Bernie Grauer: Small-town character should be preserved by not over-developing Basalt. That being said, reasonable development on the Pan and Fork parcel and at the former Clark’s Market should be encouraged. Size, mass and density do matter when it comes to small-town character. The Tree Farm development of 340 residences and 134,000 square feet of commercial space on Basalt’s door step is the perfect example of what is not small-town character or smart growth. It will cause massive traffic congestion and pollution at what already is a traffic choke point on the highway at Willits Town Center. While the Tree Farm is inside the town’s urban growth boundary, the uses were to be more industrial and the residences were limited to medium density. Commercial and residential density needs to be significantly reduced and the affordable-housing component significantly increased before I would consider a possible annexation. The town’s master plan needs to be updated as soon as possible to reflect the preservation of small-town character and reasonable development.

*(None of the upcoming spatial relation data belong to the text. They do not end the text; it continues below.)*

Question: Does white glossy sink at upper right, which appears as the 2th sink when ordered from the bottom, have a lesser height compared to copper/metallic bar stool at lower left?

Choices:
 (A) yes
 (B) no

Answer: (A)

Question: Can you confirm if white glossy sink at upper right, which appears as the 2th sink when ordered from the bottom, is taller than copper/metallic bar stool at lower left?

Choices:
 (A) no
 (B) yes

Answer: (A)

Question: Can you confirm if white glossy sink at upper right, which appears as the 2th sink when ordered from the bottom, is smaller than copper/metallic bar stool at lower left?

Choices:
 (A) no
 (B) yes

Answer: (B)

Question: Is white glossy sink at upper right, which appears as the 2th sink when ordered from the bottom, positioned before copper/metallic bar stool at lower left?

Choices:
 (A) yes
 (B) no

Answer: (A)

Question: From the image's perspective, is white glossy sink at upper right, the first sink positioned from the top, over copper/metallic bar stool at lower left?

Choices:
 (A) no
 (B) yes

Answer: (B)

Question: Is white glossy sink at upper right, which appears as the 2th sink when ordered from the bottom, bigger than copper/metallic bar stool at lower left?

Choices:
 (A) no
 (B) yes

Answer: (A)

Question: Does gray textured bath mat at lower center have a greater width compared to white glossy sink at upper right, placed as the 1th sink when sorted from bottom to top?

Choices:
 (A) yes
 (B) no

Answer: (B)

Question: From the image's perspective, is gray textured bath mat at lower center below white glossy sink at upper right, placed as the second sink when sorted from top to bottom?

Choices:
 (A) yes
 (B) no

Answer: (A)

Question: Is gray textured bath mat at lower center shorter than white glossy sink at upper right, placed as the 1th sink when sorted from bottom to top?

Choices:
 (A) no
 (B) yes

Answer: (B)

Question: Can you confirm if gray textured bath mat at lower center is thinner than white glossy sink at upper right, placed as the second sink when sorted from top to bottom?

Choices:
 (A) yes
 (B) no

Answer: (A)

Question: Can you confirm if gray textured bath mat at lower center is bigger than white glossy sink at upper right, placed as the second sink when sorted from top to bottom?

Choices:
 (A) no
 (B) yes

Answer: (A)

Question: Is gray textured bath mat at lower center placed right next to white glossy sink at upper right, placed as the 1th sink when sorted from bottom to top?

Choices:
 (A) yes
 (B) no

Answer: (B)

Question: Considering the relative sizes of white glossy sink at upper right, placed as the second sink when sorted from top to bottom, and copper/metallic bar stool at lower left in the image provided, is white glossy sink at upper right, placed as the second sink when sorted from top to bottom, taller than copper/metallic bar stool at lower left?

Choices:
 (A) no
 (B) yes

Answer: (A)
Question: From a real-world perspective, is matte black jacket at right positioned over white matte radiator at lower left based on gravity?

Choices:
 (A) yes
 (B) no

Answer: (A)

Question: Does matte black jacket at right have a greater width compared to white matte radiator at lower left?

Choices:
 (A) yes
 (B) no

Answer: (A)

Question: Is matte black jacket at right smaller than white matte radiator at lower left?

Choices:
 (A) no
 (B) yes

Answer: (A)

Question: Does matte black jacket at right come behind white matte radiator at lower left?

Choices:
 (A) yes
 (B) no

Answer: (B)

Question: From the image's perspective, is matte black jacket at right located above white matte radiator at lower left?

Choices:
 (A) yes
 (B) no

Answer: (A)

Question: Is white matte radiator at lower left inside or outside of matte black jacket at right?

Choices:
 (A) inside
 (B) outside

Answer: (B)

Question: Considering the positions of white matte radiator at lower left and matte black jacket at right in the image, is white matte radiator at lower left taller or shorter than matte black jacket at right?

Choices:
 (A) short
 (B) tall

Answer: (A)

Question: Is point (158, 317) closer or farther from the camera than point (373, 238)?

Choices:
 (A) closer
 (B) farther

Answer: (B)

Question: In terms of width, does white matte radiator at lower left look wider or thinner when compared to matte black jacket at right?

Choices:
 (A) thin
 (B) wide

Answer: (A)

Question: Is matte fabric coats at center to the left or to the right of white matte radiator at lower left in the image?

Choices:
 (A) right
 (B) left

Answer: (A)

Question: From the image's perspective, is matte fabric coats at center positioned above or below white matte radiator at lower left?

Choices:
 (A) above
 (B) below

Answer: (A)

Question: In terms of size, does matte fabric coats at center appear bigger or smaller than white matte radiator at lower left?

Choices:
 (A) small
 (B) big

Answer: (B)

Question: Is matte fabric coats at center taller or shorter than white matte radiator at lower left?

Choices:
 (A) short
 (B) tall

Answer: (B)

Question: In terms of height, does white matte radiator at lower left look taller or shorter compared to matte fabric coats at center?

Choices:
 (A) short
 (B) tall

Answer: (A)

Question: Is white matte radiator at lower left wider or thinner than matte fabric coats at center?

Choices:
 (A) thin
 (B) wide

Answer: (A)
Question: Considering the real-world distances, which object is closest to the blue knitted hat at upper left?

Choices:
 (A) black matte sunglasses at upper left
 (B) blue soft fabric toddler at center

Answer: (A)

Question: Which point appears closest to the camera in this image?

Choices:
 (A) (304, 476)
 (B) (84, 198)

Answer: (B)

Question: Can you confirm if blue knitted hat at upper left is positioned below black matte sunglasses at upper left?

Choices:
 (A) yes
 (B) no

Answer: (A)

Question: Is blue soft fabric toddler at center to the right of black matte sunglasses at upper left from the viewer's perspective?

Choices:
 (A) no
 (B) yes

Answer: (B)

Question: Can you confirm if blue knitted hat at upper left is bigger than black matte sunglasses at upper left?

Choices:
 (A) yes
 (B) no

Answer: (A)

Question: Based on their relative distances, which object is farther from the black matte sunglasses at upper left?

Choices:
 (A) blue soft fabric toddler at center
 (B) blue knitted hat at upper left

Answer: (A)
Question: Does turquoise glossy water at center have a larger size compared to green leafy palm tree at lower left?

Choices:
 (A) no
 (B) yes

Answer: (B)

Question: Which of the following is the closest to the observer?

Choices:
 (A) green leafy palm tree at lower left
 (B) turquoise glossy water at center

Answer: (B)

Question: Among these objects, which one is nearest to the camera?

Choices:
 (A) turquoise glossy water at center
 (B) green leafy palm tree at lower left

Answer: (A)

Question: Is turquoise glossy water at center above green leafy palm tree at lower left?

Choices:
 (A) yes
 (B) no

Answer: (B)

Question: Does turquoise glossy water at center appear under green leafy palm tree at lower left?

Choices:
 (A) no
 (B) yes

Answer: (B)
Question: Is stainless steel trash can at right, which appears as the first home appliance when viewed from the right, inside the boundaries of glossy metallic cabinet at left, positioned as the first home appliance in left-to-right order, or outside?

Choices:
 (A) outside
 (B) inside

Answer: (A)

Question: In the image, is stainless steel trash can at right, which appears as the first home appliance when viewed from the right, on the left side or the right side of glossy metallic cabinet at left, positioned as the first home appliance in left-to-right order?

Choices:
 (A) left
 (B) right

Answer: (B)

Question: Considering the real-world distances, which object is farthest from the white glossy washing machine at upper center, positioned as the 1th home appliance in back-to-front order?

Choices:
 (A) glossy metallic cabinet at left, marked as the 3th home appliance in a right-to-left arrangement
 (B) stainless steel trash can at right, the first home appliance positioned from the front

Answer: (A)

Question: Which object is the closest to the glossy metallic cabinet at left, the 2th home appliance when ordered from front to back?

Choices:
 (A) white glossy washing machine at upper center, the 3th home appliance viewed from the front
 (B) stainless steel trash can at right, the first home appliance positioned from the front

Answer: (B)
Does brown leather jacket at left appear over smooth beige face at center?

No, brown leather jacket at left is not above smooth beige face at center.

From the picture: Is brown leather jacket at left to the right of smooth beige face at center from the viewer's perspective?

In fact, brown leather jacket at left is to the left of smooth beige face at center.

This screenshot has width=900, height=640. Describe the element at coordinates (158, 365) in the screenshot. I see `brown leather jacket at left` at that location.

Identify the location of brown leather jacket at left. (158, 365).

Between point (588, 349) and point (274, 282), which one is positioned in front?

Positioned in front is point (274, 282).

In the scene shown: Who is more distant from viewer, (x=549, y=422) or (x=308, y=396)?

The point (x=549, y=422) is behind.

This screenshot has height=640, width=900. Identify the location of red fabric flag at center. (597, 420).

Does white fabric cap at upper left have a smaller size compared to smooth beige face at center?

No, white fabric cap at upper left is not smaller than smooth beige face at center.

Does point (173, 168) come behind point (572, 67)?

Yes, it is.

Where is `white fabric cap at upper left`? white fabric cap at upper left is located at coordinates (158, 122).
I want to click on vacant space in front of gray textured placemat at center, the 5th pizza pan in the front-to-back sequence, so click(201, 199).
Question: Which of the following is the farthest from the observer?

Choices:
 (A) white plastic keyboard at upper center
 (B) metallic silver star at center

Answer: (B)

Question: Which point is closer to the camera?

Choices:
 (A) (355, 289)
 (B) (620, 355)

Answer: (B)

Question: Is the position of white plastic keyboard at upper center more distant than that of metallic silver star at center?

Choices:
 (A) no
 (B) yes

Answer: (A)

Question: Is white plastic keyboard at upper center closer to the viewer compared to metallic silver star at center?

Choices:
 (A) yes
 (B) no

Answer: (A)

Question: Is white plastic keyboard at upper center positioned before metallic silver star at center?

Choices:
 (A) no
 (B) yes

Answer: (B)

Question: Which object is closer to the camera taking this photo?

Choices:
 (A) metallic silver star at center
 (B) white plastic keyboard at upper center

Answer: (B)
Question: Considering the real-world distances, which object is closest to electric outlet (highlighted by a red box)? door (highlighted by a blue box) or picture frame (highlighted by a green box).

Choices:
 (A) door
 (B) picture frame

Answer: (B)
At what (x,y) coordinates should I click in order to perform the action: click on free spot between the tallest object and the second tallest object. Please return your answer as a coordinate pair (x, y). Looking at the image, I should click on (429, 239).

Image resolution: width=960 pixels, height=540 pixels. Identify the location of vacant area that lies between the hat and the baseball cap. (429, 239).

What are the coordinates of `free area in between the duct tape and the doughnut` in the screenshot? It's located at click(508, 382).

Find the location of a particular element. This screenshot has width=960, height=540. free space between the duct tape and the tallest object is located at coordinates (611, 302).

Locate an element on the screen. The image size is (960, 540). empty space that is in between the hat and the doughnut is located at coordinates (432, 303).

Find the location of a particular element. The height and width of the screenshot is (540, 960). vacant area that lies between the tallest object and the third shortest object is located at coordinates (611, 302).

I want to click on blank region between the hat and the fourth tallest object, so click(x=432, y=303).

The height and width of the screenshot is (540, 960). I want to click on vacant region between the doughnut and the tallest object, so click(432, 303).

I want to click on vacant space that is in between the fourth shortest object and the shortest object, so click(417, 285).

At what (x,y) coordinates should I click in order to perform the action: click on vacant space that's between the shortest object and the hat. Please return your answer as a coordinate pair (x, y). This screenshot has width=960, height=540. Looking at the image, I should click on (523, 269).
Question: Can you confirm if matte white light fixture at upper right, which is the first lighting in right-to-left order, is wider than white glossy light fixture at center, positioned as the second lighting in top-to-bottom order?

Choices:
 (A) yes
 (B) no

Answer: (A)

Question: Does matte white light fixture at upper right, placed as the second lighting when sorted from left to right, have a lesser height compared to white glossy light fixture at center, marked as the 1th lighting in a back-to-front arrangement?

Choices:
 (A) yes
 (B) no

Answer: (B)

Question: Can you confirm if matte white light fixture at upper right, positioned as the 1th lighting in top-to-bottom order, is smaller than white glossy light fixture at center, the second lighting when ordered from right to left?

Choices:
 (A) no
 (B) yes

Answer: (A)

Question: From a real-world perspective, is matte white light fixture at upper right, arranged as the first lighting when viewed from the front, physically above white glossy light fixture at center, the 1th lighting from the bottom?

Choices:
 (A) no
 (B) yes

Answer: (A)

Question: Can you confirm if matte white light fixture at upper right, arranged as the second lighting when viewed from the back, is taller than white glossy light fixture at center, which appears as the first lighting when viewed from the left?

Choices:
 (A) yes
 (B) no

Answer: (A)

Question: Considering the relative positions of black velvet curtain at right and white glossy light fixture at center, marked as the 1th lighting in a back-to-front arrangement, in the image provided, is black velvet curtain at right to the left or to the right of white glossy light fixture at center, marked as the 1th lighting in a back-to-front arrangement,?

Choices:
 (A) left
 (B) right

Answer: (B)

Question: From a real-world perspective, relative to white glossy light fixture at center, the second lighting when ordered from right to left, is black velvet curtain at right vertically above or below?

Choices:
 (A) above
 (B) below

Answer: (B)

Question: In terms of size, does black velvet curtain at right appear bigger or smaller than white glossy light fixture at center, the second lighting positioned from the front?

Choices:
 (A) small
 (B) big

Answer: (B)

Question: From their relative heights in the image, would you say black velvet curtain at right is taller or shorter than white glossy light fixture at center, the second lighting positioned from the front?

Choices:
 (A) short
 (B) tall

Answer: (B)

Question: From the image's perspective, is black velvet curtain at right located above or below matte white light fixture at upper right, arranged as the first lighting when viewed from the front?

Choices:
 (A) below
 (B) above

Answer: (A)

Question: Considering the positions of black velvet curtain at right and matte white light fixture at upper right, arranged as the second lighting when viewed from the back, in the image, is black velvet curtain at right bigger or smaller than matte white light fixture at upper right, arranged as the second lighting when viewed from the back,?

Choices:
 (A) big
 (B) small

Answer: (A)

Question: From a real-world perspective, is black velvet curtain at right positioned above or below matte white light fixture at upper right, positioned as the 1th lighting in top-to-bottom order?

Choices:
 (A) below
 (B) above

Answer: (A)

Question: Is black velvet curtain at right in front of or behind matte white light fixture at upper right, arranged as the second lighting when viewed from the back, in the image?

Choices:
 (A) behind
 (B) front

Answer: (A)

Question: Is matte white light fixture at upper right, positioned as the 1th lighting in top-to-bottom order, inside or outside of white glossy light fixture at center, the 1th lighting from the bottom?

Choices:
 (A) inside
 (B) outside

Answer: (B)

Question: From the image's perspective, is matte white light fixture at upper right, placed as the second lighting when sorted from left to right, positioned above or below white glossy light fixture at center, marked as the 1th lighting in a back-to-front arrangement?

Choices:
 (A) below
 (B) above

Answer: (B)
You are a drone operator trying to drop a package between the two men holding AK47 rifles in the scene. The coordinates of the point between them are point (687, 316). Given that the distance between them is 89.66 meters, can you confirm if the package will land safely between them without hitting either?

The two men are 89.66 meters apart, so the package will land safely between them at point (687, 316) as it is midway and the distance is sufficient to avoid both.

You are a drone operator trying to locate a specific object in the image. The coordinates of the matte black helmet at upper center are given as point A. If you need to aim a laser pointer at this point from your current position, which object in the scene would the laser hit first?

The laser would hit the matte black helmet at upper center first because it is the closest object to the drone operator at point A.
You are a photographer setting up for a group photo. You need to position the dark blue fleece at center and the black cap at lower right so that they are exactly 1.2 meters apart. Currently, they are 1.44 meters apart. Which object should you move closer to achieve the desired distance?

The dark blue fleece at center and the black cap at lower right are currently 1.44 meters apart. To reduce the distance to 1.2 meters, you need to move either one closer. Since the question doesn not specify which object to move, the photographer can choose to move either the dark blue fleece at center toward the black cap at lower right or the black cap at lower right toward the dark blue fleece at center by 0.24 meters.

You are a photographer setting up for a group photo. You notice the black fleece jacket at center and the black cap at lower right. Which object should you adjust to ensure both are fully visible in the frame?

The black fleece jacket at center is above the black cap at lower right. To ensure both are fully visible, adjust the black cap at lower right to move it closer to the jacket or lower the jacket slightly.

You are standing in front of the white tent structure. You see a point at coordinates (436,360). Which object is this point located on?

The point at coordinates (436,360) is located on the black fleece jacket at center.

Todd Hartley: “Small-town character” is a nebulous term. No one really agrees on what it means, but some have taken it to mean fighting against any sort of development or growth. While well-intentioned, this mindset has been unable to fend off growth and instead led to development being done with no overall plan. And a refusal to allow Midland Avenue to evolve has contributed to longtime businesses fleeing to Willits. The result is that on Midland Avenue we now have a massage parlor and a gun store, which don’t really say “small town.” And once Stott’s Mill is built out, we’ll have kids sitting on buses for 40 minutes just to get through the intersection because anti-development forces have left us almost no other options. Again, hardly “small town.” Small-town character is about creating spaces and events where locals congregate and get to know their neighbors, creating jobs and housing that allow Basaltines to live close to work, and a better sense of town unity between all the Basalt area’s neighborhoods, from Holland Hills to Blue Lake.